Der Verlust von hochsensiblen Unternehmensdaten kann existenzbedrohend sein. Dessen sind sich die Entscheidungsträger inzwischen zwar bewusst und die Etats für IT-Security wachsen. Die Sicherheit selbst tut das leider oft nicht im gleichen Maße.

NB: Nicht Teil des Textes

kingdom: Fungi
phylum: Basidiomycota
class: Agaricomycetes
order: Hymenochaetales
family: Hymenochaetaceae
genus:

„Mittlerweile sind auch Linzer Unternehmen immer wieder von Cyber-Attacken betroffen. Hackerangriffe, Datenklau und Sabotageakte können jeden treffen, vom Kleinstunternehmen bis hin zum Industriekonzern“, so Thomas Denk, Leiter der WKO Linz-Stadt.
Eine neue Studie „Cybersecurity in Österreich“ wurde gerade von der KPMG gemeinsam mit dem KSÖ veröffentlicht.
- 100 % der Unternehmen haben in den letzten 12 Monaten eine Phishing-Attacke erlebt.
- 57 % wurden in den letzten 12 Monaten Opfer von Social-Engineering-Attacken.
- Bei 33 % kam es in den letzten 12 Monaten zu Ransomware-Angriffen.
„Datendiebe haben es oft leicht“
„Einfach mehr Geld zu investieren, nützt nämlich nur bedingt. Wenn die Mitarbeiter nicht sensibilisiert sind, verpuffen die teuersten Sicherheitssysteme nutzlos. Datendiebe haben es oft leicht, durch Aushorchen von Personen Zugang zu firmeninternen Informationen zu erhalten“, so Klaus Schobesberger, Obmann der WKO Linz-Stadt.
Experten gaben Auskunft in Linz
Aus diesem Grund hat die WKO Linz-Stadt ihre Mitgliedsbetriebe eingeladen, sich mit diesem Thema auseinander zu setzen. Bei der Veranstaltung mit dem Titel „Digital vernetzt und ausspioniert – sind Sie sicher, dass Sie sicher sind?“ haben Experten mit praxisorientierten Informationen rund um das Thema Cyber-Security Bewusstsein geschaffen und Tipps gegen digitale Bedrohungen gegeben.